Karen Vikstrom explained that what happens with cancer involves gene mutations. Most are “random or sporatic” cancers but as many as 10 percent of cancers are hereditary, meaning the mutations were handed down in one’s family.

“It can be from either your mom or dad,” she explained. “And cancer occurs when the genes that control cell growth can no longer do their job because there are errors in the genes and that is the beginning of cancer.”

Treatment options have expanded in recent years, noted Dr. Vikstrom. “There are a lot of different treatments out there now. ... Beginning in the late 1980s a whole new class of drugs (biologics) came in and these include antibody drugs like Rituxin or Herceptin, which can be used to actually fight cancer cells,” he said. “We have since developed small molecular targets and a lot of these targets are pills that often have fewer side effects than the chemotherapy options we have, and some of these are used to treat people with incurable cancers and some are used to treat people with curable cancers.”#OurDocTalk

Interestingly, he said, advances in genetics are helping scientists develop drugs that can target specific mutations and fight cancer. “So a lot of our understanding of what causes cancer is growing hand in hand with treatment options that are being developed,” he said.

Karen noted that advances in genetics have found that one gene can cause different kinds of cancers — in different genders, for example. “A good example is breast cancer. The most common hereditary breast cancer is caused by the BRAC1 and BRAC2 genes. Well, BRAC2 can cause breast cancer in a woman and prostate cancer in a man,” she said. “A lot of people are surprised, especially men with prostate cancer are surprised, to learn they have a breast cancer gene that is actually the cause of their prostate cancer.”

Karen also explained the process involved in her work as a genetic counselor, including developing a detailed family history for a patient, which can indicate “red flags” that would lead to genetic testing.

“Red flags are if they are young, have a rare cancer, have both been diagnosed with cancer and have a family history of it,” she explained.

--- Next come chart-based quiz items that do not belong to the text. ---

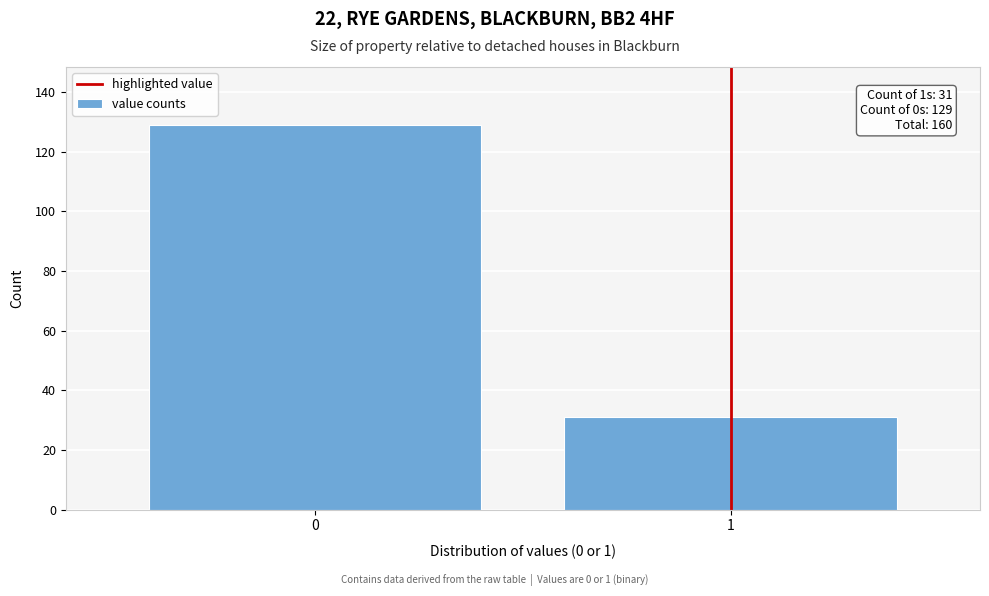

Reading right to left, transcribe all the data shown in this chart.

31	129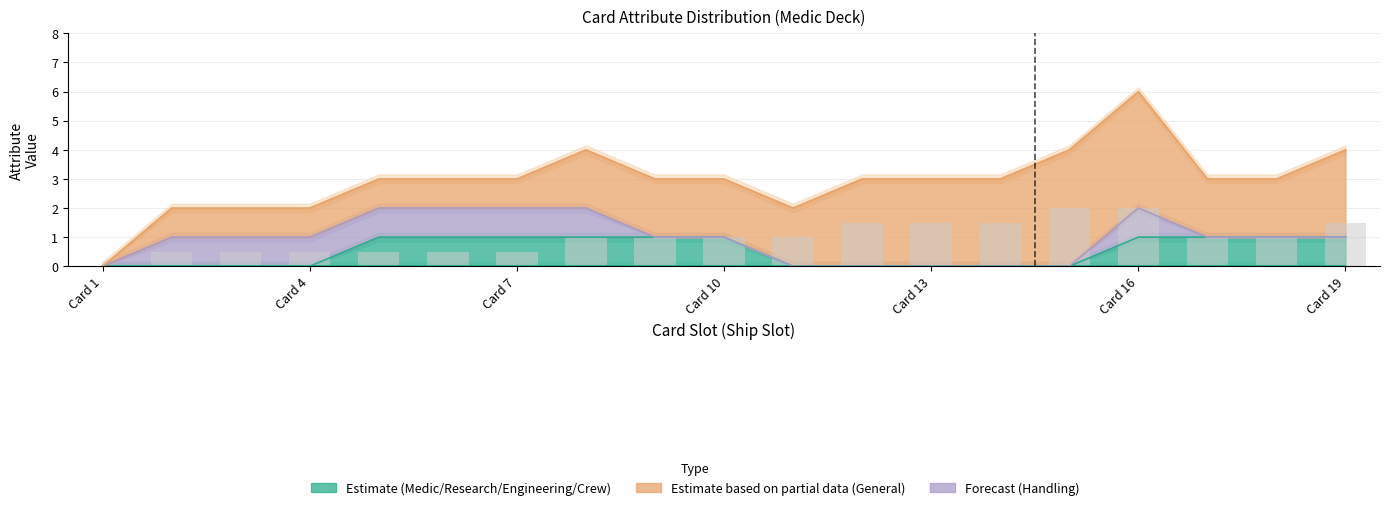

Between Card 8 and Card 3, which is larger?

Card 8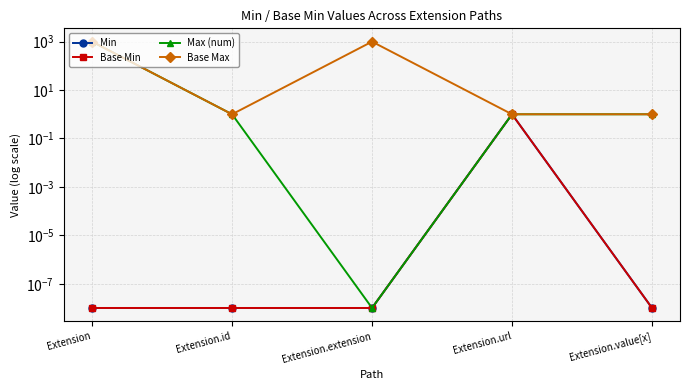

Is the value of Min at Extension.extension greater than the value of Max (num) at Extension.id?

No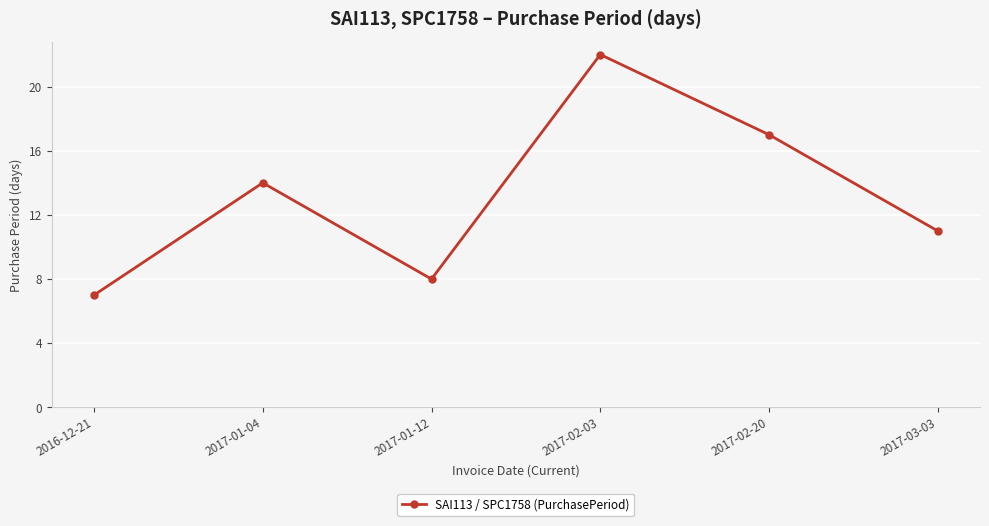

What position from the left is 2016-12-21?

1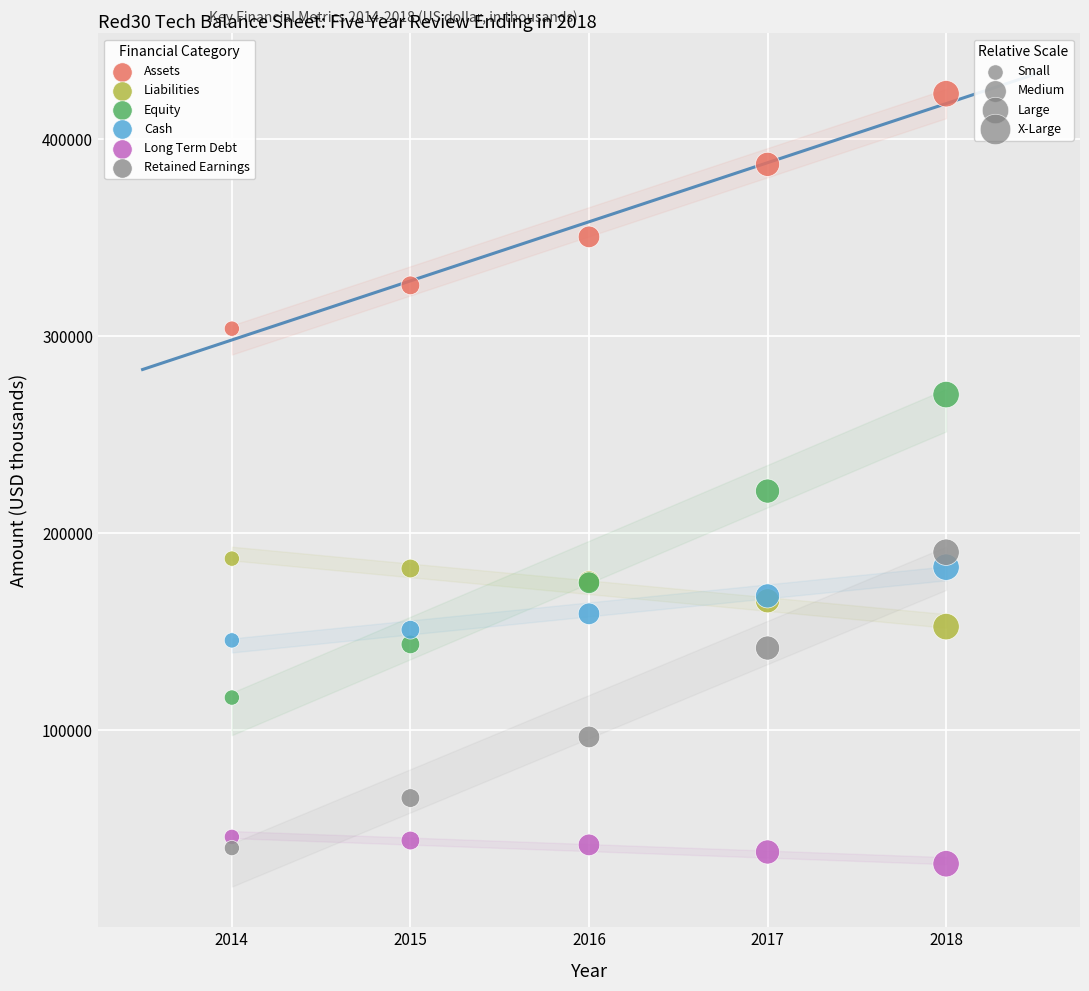

Across all series, what Y value is closest to 227709?

221455.1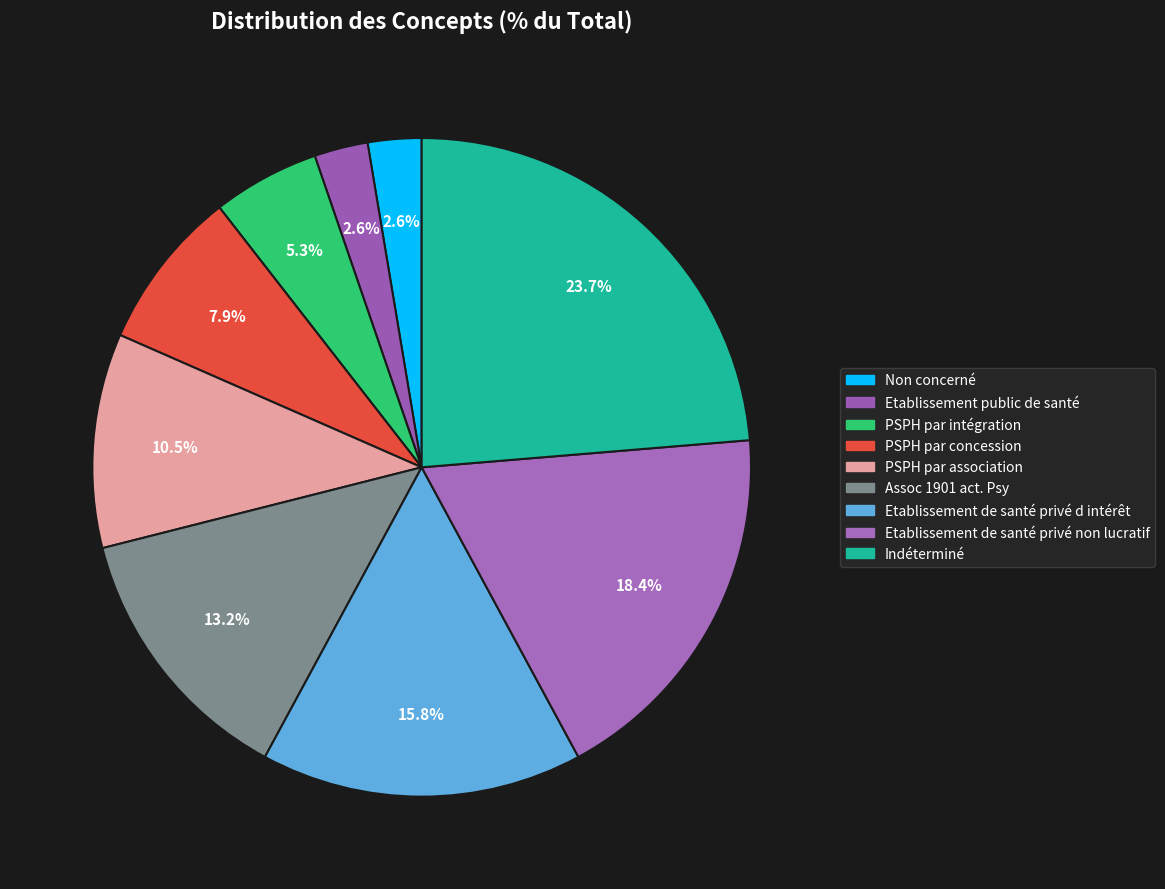

Does any single category account for the majority?

No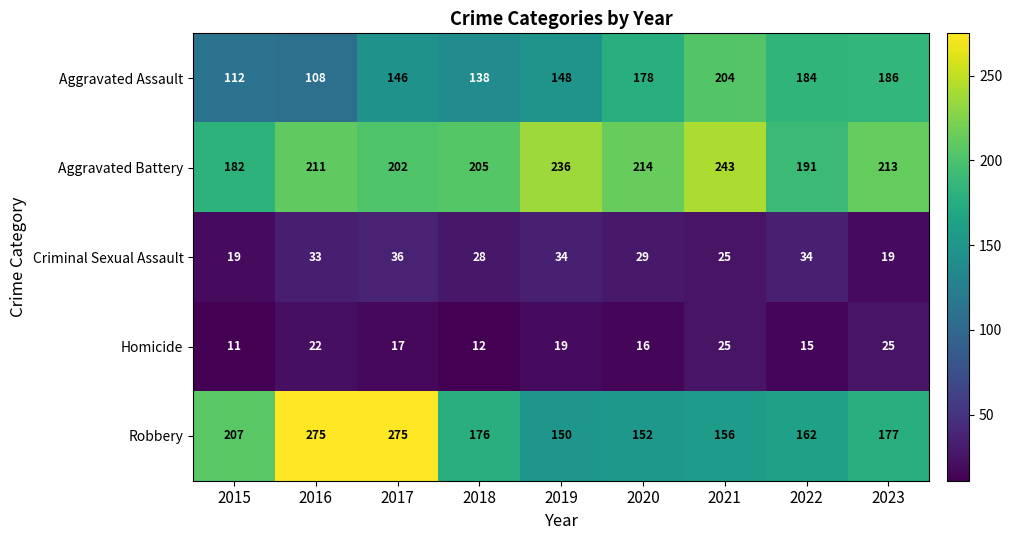

What is the difference between the Aggravated Battery values at 2017 and 2018?

3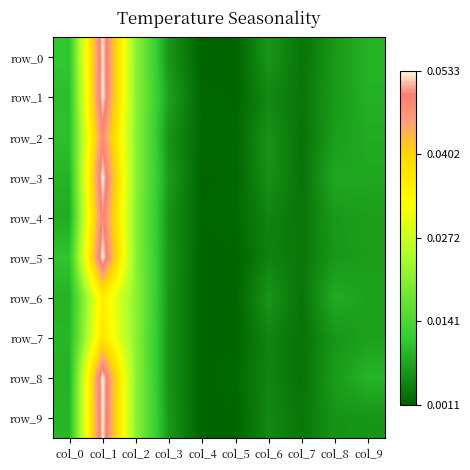

Reading left to right, list all the values displayed in this chart.

row_0: col_0=0.0	col_1=0.1	col_2=0.0	col_3=0.0	col_4=0.0	col_5=0.0	col_6=0.0	col_7=0.0	col_8=0.0	col_9=0.0
row_1: col_0=0.0	col_1=0.1	col_2=0.0	col_3=0.0	col_4=0.0	col_5=0.0	col_6=0.0	col_7=0.0	col_8=0.0	col_9=0.0
row_2: col_0=0.0	col_1=0.0	col_2=0.0	col_3=0.0	col_4=0.0	col_5=0.0	col_6=0.0	col_7=0.0	col_8=0.0	col_9=0.0
row_3: col_0=0.0	col_1=0.1	col_2=0.0	col_3=0.0	col_4=0.0	col_5=0.0	col_6=0.0	col_7=0.0	col_8=0.0	col_9=0.0
row_4: col_0=0.0	col_1=0.1	col_2=0.0	col_3=0.0	col_4=0.0	col_5=0.0	col_6=0.0	col_7=0.0	col_8=0.0	col_9=0.0
row_5: col_0=0.0	col_1=0.1	col_2=0.0	col_3=0.0	col_4=0.0	col_5=0.0	col_6=0.0	col_7=0.0	col_8=0.0	col_9=0.0
row_6: col_0=0.0	col_1=0.0	col_2=0.0	col_3=0.0	col_4=0.0	col_5=0.0	col_6=0.0	col_7=0.0	col_8=0.0	col_9=0.0
row_7: col_0=0.0	col_1=0.0	col_2=0.0	col_3=0.0	col_4=0.0	col_5=0.0	col_6=0.0	col_7=0.0	col_8=0.0	col_9=0.0
row_8: col_0=0.0	col_1=0.1	col_2=0.0	col_3=0.0	col_4=0.0	col_5=0.0	col_6=0.0	col_7=0.0	col_8=0.0	col_9=0.0
row_9: col_0=0.0	col_1=0.1	col_2=0.0	col_3=0.0	col_4=0.0	col_5=0.0	col_6=0.0	col_7=0.0	col_8=0.0	col_9=0.0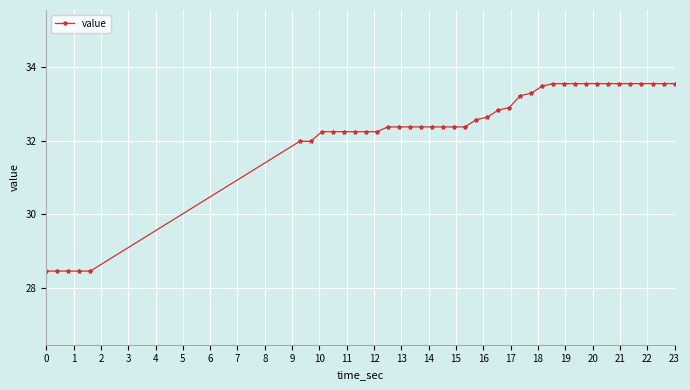

What is the difference between the maximum and second lowest values?

5.1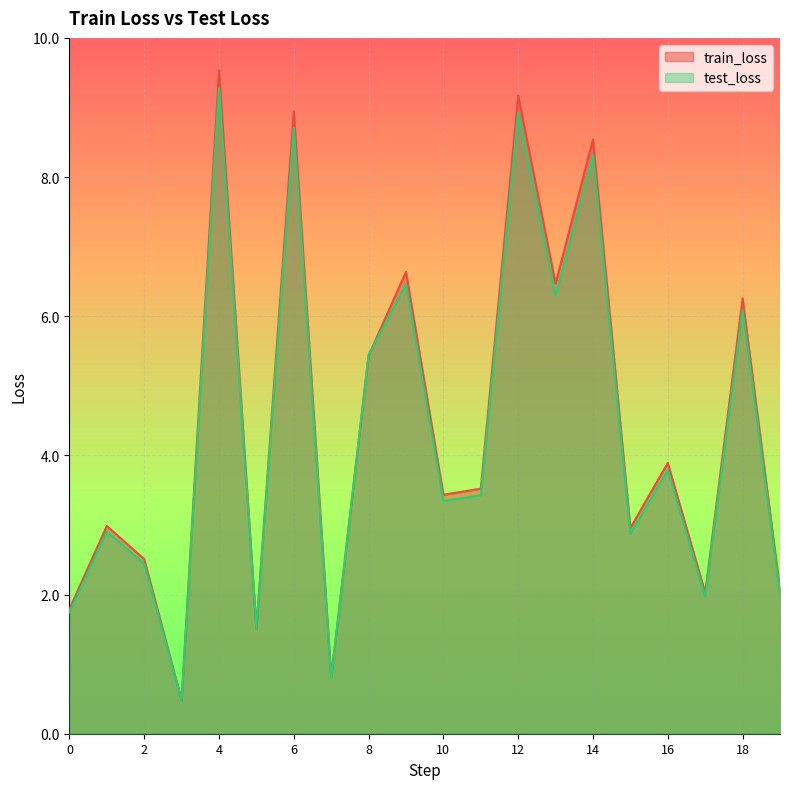

How many intersections are there between test_loss and train_loss?

4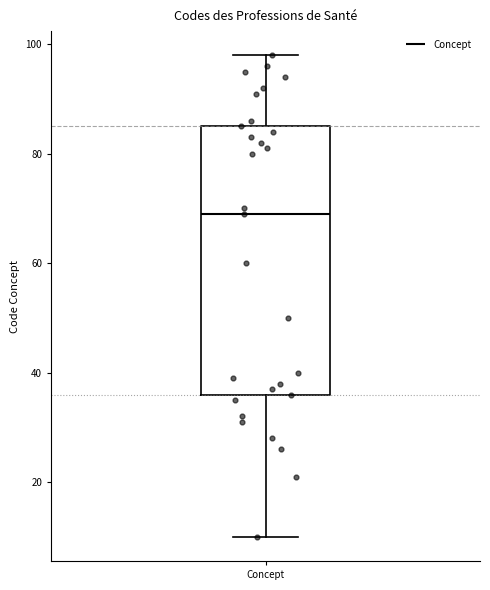

Transcribe this box plot: give where the median line is, the range the box spans, and where the two whiskers end, as read against the y-axis. The values are not printed on the chart, so give them approximately, as read against the axis.

median 70, box 36 to 86, whiskers 10 to 98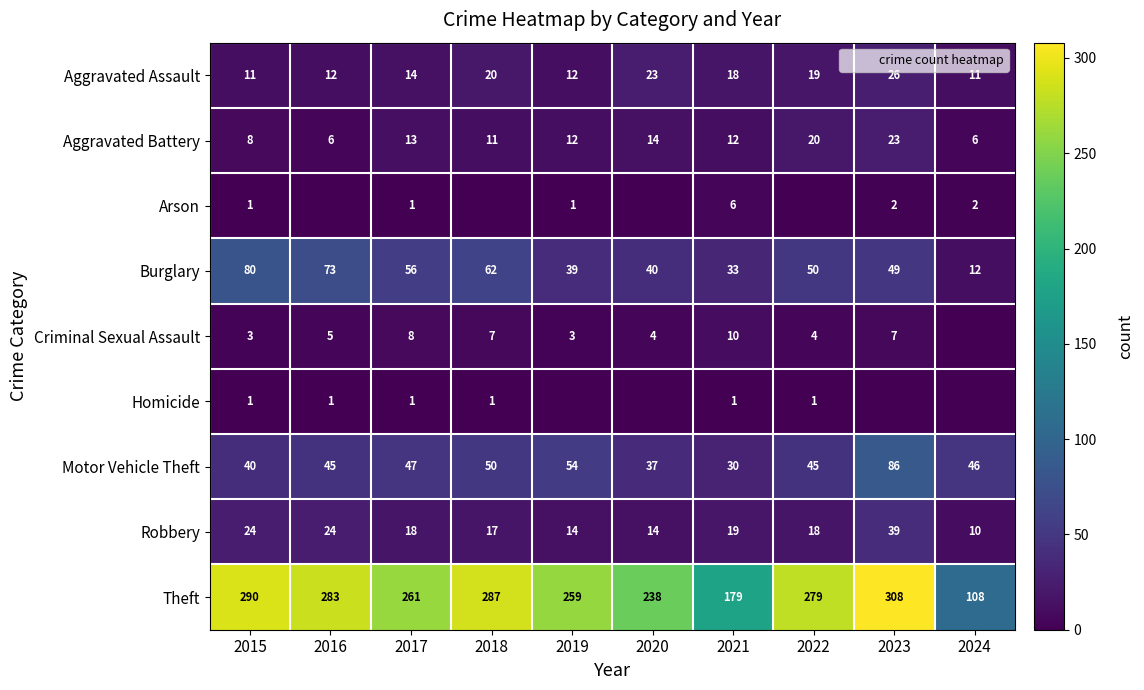

What is the sum of all Homicide values?

6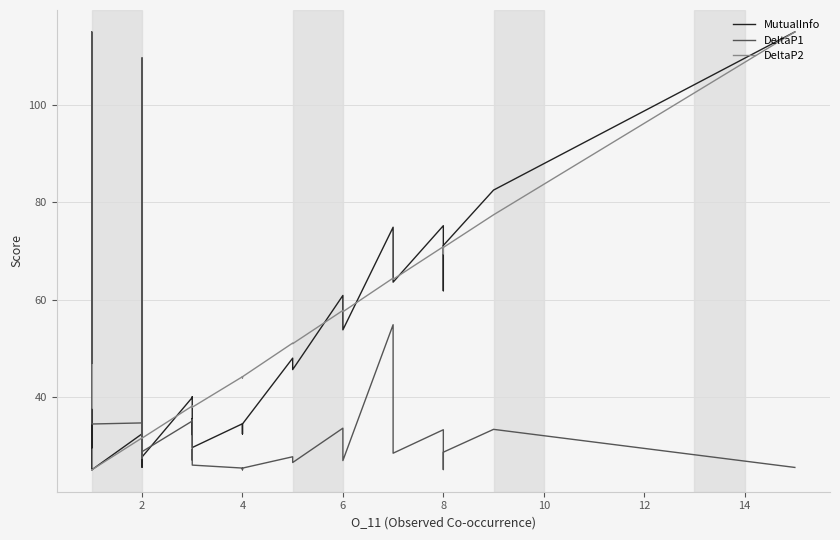

Does the chart have visible grid lines?

Yes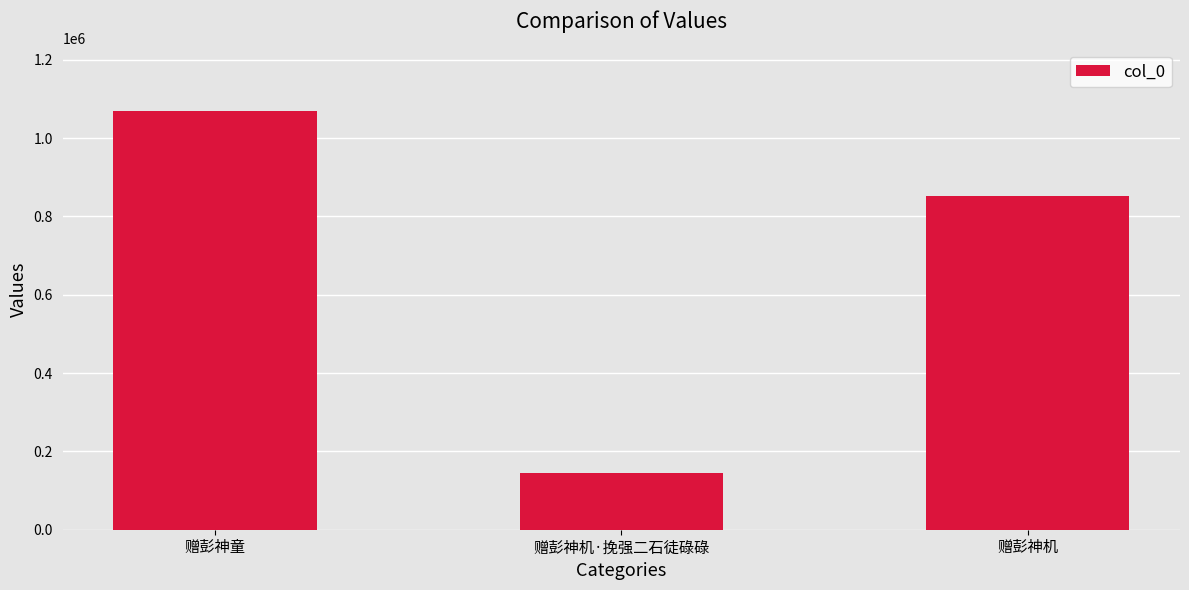

List the labels in order of value, smallest first.

赠彭神机·挽强二石徒碌碌, 赠彭神机, 赠彭神童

Testing unaffected family members is also important “because we want to identify people who have that genetic background risk because then we start screening them very carefully. We have options for surveillance and screening but if they don’t know they are at risk, they may not get the screening.”

Carrying a certain gene mutation does not necessarily mean a person will develop cancer, she added. “You can carry these genes all your life and not get cancer. All we know is that you have inherited a risk and, depending on the gene, there are guidelines in place to manage the risk.”